### Selbst ausprobieren
Wähle jede Zeile aus, die das Wort „database“ enthält, und gib sie unverändert wieder. Die Groß- und Kleinschreibung muss übereinstimmen.

··· Zu bearbeitende Zeilen

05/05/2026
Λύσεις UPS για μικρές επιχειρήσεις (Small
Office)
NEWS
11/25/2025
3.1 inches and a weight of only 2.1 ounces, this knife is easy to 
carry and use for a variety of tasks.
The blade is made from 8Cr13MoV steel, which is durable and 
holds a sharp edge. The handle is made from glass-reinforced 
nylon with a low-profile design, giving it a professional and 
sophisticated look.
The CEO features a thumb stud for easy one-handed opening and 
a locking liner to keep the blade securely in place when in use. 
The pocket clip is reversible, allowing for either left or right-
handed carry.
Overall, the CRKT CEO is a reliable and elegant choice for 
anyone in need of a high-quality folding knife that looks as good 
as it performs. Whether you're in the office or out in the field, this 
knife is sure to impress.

······
··· Zu bearbeitende Zeilen

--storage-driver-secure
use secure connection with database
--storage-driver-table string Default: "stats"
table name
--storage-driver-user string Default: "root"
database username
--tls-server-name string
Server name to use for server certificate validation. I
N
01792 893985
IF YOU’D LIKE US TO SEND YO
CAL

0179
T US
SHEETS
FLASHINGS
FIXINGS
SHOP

······

### Erwartete Antwort
use secure connection with database
database username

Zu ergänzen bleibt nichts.